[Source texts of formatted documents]
···

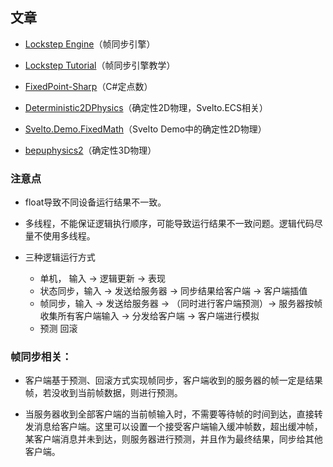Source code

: ## 文章

- [Lockstep Engine](https://github.com/JiepengTan/LockstepEngine)（帧同步引擎）
- [Lockstep Tutorial](https://github.com/JiepengTan/Lockstep-Tutorial)（帧同步引擎教学）

- [FixedPoint-Sharp](https://github.com/RomanZhu/FixedPoint-Sharp)（C#定点数）
- [Deterministic2DPhysics](https://github.com/iaincarsberg/Deterministic2DPhysics)（确定性2D物理，Svelto.ECS相关）
- [Svelto.Demo.FixedMath](https://github.com/sebas77/Svelto.MiniExamples/tree/26ffc36a041eca7ba5d6d2824b7fe09947023c0e/Example4-NET-SDL/FixedMath/FixedMaths)（Svelto Demo中的确定性2D物理）
- [bepuphysics2](https://github.com/bepu/bepuphysics2)（确定性3D物理）


### 注意点
- float导致不同设备运行结果不一致。
  
- 多线程，不能保证逻辑执行顺序，可能导致运行结果不一致问题。逻辑代码尽量不使用多线程。
  
- 三种逻辑运行方式
    
    - 单机， 输入 -> 逻辑更新 -> 表现
    - 状态同步，输入 -> 发送给服务器 -> 同步结果给客户端 -> 客户端插值
    - 帧同步，输入 -> 发送给服务器 -> （同时进行客户端预测）-> 服务器按帧收集所有客户端输入 -> 分发给客户端 -> 客户端进行模拟 
    - 预测 回滚

### 帧同步相关：

- 客户端基于预测、回滚方式实现帧同步，客户端收到的服务器的帧一定是结果帧，若没收到当前帧数据，则进行预测。

- 当服务器收到全部客户端的当前帧输入时，不需要等待帧的时间到达，直接转发消息给客户端。这里可以设置一个接受客户端输入缓冲帧数，超出缓冲帧，某客户端消息并未到达，则服务器进行预测，并且作为最终结果，同步给其他客户端。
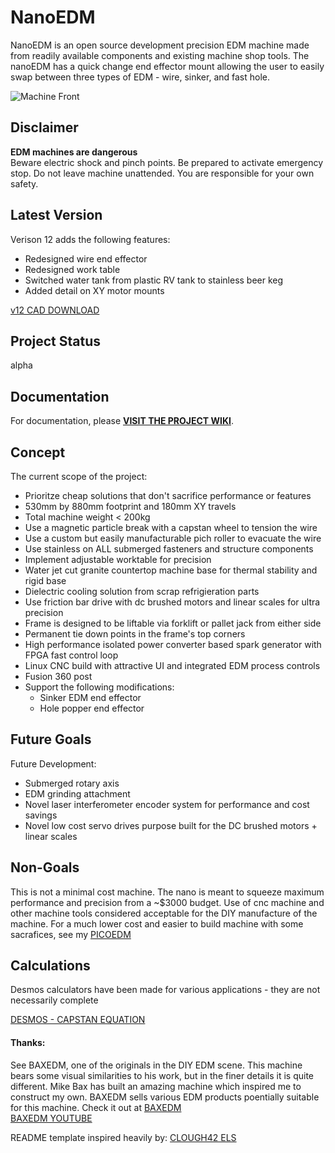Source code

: # NanoEDM

NanoEDM is an open source development precision EDM machine made from readily available components and existing machine shop tools. The nanoEDM has a quick change end effector mount allowing the user to easily swap between three types of EDM - wire, sinker, and fast hole. 

![Machine Front](https://github.com/alextreseder/picoEDM/blob/master/renders/PicoEDM_Machine_Front.png)

## Disclaimer

**EDM machines are dangerous**  
Beware electric shock and pinch points. Be prepared to activate emergency stop. Do not leave machine unattended. You are responsible for your own safety.

## Latest Version

Verison 12 adds the following features:
* Redesigned wire end effector
* Redesigned work table
* Switched water tank from plastic RV tank to stainless beer keg
* Added detail on XY motor mounts

[v12 CAD DOWNLOAD](https://github.com/alextreseder/picoEDM/blob/master/CAD/PicoEDMv58.step)

## Project Status
alpha

## Documentation
For documentation, please [**VISIT THE PROJECT WIKI**](https://github.com/alextreseder/nanoEDM/wiki).

## Concept
The current scope of the project: 
* Prioritze cheap solutions that don't sacrifice performance or features
* 530mm by 880mm footprint and 180mm XY travels
* Total machine weight < 200kg
* Use a magnetic particle break with a capstan wheel to tension the wire
* Use a custom but easily manufacturable pich roller to evacuate the wire
* Use stainless on ALL submerged fasteners and structure components
* Implement adjustable worktable for precision
* Water jet cut granite countertop machine base for thermal stability and rigid base
* Dielectric cooling solution from scrap refrigieration parts
* Use friction bar drive with dc brushed motors and linear scales for ultra precision
* Frame is designed to be liftable via forklift or pallet jack from either side
* Permanent tie down points in the frame's top corners
* High performance isolated power converter based spark generator with FPGA fast control loop
* Linux CNC build with attractive UI and integrated EDM process controls
* Fusion 360 post
* Support the following modifications:
  * Sinker EDM end effector
  * Hole popper end effector

## Future Goals
Future Development:
* Submerged rotary axis
* EDM grinding attachment
* Novel laser interferometer encoder system for performance and cost savings
* Novel low cost servo drives purpose built for the DC brushed motors + linear scales

## Non-Goals
This is not a minimal cost machine. The nano is meant to squeeze maximum performance and precision from a ~$3000 budget. Use of cnc machine and other machine tools considered acceptable for the DIY manufacture of the machine.
For a much lower cost and easier to build machine with some sacrafices, see my
[PICOEDM](https://github.com/alextreseder/picoEDM)

## Calculations
Desmos calculators have been made for various applications - they are not necessarily complete

[DESMOS - CAPSTAN EQUATION](https://www.desmos.com/calculator/trg4qsopa3)

#### Thanks:

See BAXEDM, one of the originals in the DIY EDM scene. This machine bears some visual similarities to his work, but in the finer details it is quite different. Mike Bax has built an amazing machine which inspired me to construct my own.
BAXEDM sells various EDM products poentially suitable for this machine. Check it out at 
[BAXEDM](https://www.baxedm.com/)   
[BAXEDM YOUTUBE](https://www.youtube.com/@baxedm9806)

README template inspired heavily by:
[CLOUGH42 ELS](https://github.com/clough42/electronic-leadscrew)
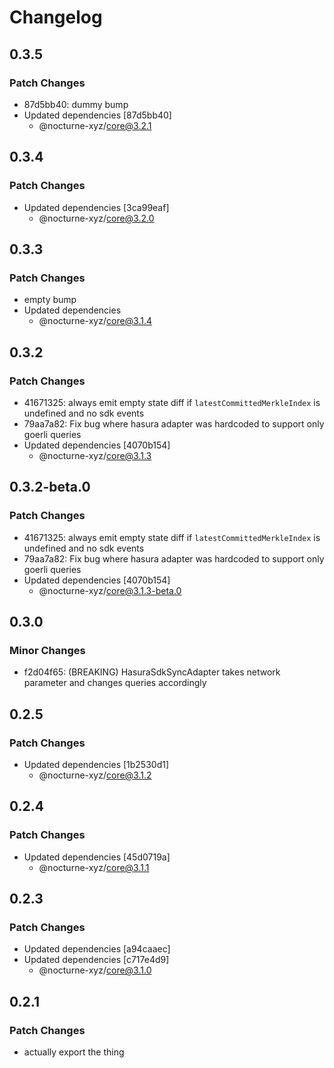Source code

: # Changelog

## 0.3.5

### Patch Changes

- 87d5bb40: dummy bump
- Updated dependencies [87d5bb40]
  - @nocturne-xyz/core@3.2.1

## 0.3.4

### Patch Changes

- Updated dependencies [3ca99eaf]
  - @nocturne-xyz/core@3.2.0

## 0.3.3

### Patch Changes

- empty bump
- Updated dependencies
  - @nocturne-xyz/core@3.1.4

## 0.3.2

### Patch Changes

- 41671325: always emit empty state diff if `latestCommittedMerkleIndex` is undefined and no sdk events
- 79aa7a82: Fix bug where hasura adapter was hardcoded to support only goerli queries
- Updated dependencies [4070b154]
  - @nocturne-xyz/core@3.1.3

## 0.3.2-beta.0

### Patch Changes

- 41671325: always emit empty state diff if `latestCommittedMerkleIndex` is undefined and no sdk events
- 79aa7a82: Fix bug where hasura adapter was hardcoded to support only goerli queries
- Updated dependencies [4070b154]
  - @nocturne-xyz/core@3.1.3-beta.0

## 0.3.0

### Minor Changes

- f2d04f65: (BREAKING) HasuraSdkSyncAdapter takes network parameter and changes queries accordingly

## 0.2.5

### Patch Changes

- Updated dependencies [1b2530d1]
  - @nocturne-xyz/core@3.1.2

## 0.2.4

### Patch Changes

- Updated dependencies [45d0719a]
  - @nocturne-xyz/core@3.1.1

## 0.2.3

### Patch Changes

- Updated dependencies [a94caaec]
- Updated dependencies [c717e4d9]
  - @nocturne-xyz/core@3.1.0

## 0.2.1

### Patch Changes

- actually export the thing
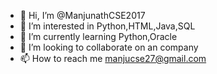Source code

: - 👋 Hi, I’m @ManjunathCSE2017
- 👀 I’m interested in Python,HTML,Java,SQL
- 🌱 I’m currently learning Python,Oracle
- 💞️ I’m looking to collaborate on an company
- 📫 How to reach me manjucse27@gmail.com

<!---
ManjunathCSE2017/ManjunathCSE2017 is a ✨ special ✨ repository because its `README.md` (this file) appears on your GitHub profile.
You can click the Preview link to take a look at your changes.
--->
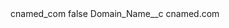 <?xml version="1.0" encoding="UTF-8"?>
<CustomMetadata xmlns="http://soap.sforce.com/2006/04/metadata" xmlns:xsi="http://www.w3.org/2001/XMLSchema-instance" xmlns:xsd="http://www.w3.org/2001/XMLSchema">
    <label>cnamed_com</label>
    <protected>false</protected>
    <values>
        <field>Domain_Name__c</field>
        <value xsi:type="xsd:string">cnamed.com</value>
    </values>
</CustomMetadata>
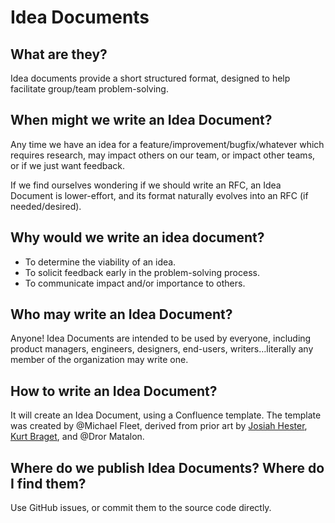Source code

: # Idea Documents

## What are they?

Idea documents provide a short structured format, designed to help facilitate group/team problem-solving.

## When might we write an Idea Document?

Any time we have an idea for a feature/improvement/bugfix/whatever which requires research, may impact others on our team, or impact other teams, or if we just want feedback.

If we find ourselves wondering if we should write an RFC, an Idea Document is lower-effort, and its format naturally evolves into an RFC (if needed/desired).

## Why would we write an idea document?

- To determine the viability of an idea.
- To solicit feedback early in the problem-solving process.
- To communicate impact and/or importance to others.

## Who may write an Idea Document?

Anyone! Idea Documents are intended to be used by everyone, including product managers, engineers, designers, end-users, writers…literally any member of the organization may write one.

## How to write an Idea Document?

It will create an Idea Document, using a Confluence template. The template was created by @Michael Fleet, derived from prior art by [Josiah Hester](https://josiahhester.com/cpsc462_682/deliverable1_example1.pdf "https://josiahhester.com/cpsc462_682/deliverable1_example1.pdf"), [Kurt Braget](https://paper.dropbox.com/doc/The-Awesome-Idea-Template-JD0zJytnLIWqSkfoG0msf "https://paper.dropbox.com/doc/The-Awesome-Idea-Template-JD0zJytnLIWqSkfoG0msf"), and @Dror Matalon.

## Where do we publish Idea Documents? Where do I find them?

Use GitHub issues, or commit them to the source code directly.
<!--stackedit_data:
eyJoaXN0b3J5IjpbLTExNDIxNjMwMTEsMjU2MTQ2NTQ0XX0=
-->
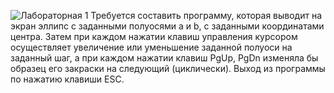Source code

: ![Лабораторная 1](![image](https://github.com/YuliaFin/Lab_CG/assets/132705555/f02c2c19-bea0-4868-b5a7-f82199247919))
Требуется составить программу, которая выводит на экран эллипс с заданными полуосями a и b, с заданными координатами центра. Затем при каждом нажатии клавиш управления курсором осуществляет увеличение или уменьшение заданной полуоси на заданный шаг, а при каждом нажатии клавиш PgUp, PgDn изменяла бы образец его закраски на следующий (циклически). Выход из программы по нажатию клавиши ESC.

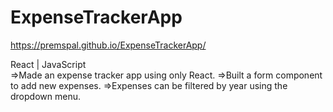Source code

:# ExpenseTrackerApp

https://premspal.github.io/ExpenseTrackerApp/

React | JavaScript			     	      	
=>Made an expense tracker app using only React.
=>Built a form component to add new expenses.
=>Expenses can be filtered by year using the dropdown menu. 


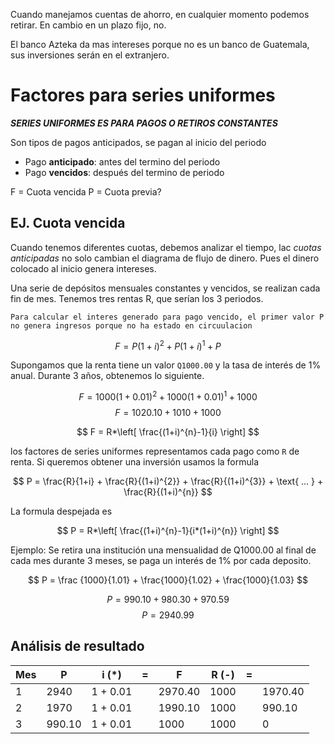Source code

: Cuando manejamos cuentas de ahorro, en cualquier momento podemos retirar. En cambio en un plazo fijo, no.

El banco Azteka da mas intereses porque no es un banco de Guatemala, sus inversiones serán en el extranjero.

# Factores para series uniformes


***SERIES UNIFORMES ES PARA PAGOS O RETIROS CONSTANTES***

Son tipos de pagos anticipados, se pagan al inicio del  periodo
- Pago **anticipado**: antes del termino del periodo
- Pago **vencidos**: después del termino de periodo


F = Cuota vencida
P = Cuota previa?

## EJ. Cuota vencida 

Cuando tenemos diferentes cuotas, debemos analizar el tiempo, lac _cuotas anticipadas_ no solo cambian el diagrama de flujo de dinero. Pues el dinero colocado al inicio genera intereses.

Una serie de depósitos mensuales constantes y vencidos, se realizan cada fin de mes.
Tenemos tres rentas R, que serían los 3 periodos.

`Para calcular el interes generado para pago vencido, el primer valor P no genera ingresos porque no ha estado en circuulacion`

$$
F = P (1+i)^{2} + P (1+i)^{1} + P
$$

Supongamos que la renta tiene un valor `Q1000.00` y la tasa de interés de 1% anual. Durante 3 años, obtenemos lo siguiente.

$$
F = 1000 (1+0.01)^{2} + 1000 (1+0.01)^{1} + 1000
$$
$$
F = 1020.10 + 1010 + 1000
$$

$$
F = R*\left[ \frac{(1+i)^{n}-1}{i} \right]
$$

los factores de series uniformes representamos cada pago como `R` de renta. Si queremos obtener una inversión usamos la formula

$$
P = \frac{R}{1+i} + \frac{R}{(1+i)^{2}} + \frac{R}{(1+i)^{3}} + \text{ ... } + \frac{R}{(1+i)^{n}} 
$$

La formula despejada es

$$
P = R*\left[ \frac{(1+i)^{n}-1}{i*(1+i)^{n}} \right]
$$


Ejemplo: Se retira una institución una mensualidad de Q1000.00 al final de cada mes durante 3 meses, se paga un interés de 1% por cada deposito.


$$
P = \frac {1000}{1.01} + \frac{1000}{1.02} + \frac{1000}{1.03}
$$

$$
P = 990.10 + 980.30  + 970.59
$$
$$
P = 2940.99
$$


## Análisis de resultado

| Mes | P      | i (*)    | =   | F       | R (-) | =   |         |
| --- | ------ | -------- | --- | ------- | ----- | --- | ------- |
| 1   | 2940   | 1 + 0.01 |     | 2970.40 | 1000  |     | 1970.40 |
| 2   | 1970   | 1 + 0.01 |     | 1990.10 | 1000  |     | 990.10  |
| 3   | 990.10 | 1 + 0.01 |     | 1000    | 1000  |     | 0       |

···

■ Required work ■
Retype the portion of the data above that starts on the line with "tension the wire" and finishes on the line with "This is not", including both of those lines.

■ Exercise result ■
* Use a magnetic particle break with a capstan wheel to tension the wire
* Use a custom but easily manufacturable pich roller to evacuate the wire
* Use stainless on ALL submerged fasteners and structure components
* Implement adjustable worktable for precision
* Water jet cut granite countertop machine base for thermal stability and rigid base
* Dielectric cooling solution from scrap refrigieration parts
* Use friction bar drive with dc brushed motors and linear scales for ultra precision
* Frame is designed to be liftable via forklift or pallet jack from either side
* Permanent tie down points in the frame's top corners
* High performance isolated power converter based spark generator with FPGA fast control loop
* Linux CNC build with attractive UI and integrated EDM process controls
* Fusion 360 post
* Support the following modifications:
  * Sinker EDM end effector
  * Hole popper end effector

## Future Goals
Future Development:
* Submerged rotary axis
* EDM grinding attachment
* Novel laser interferometer encoder system for performance and cost savings
* Novel low cost servo drives purpose built for the DC brushed motors + linear scales

## Non-Goals
This is not a minimal cost machine. The nano is meant to squeeze maximum performance and precision from a ~$3000 budget. Use of cnc machine and other machine tools considered acceptable for the DIY manufacture of the machine.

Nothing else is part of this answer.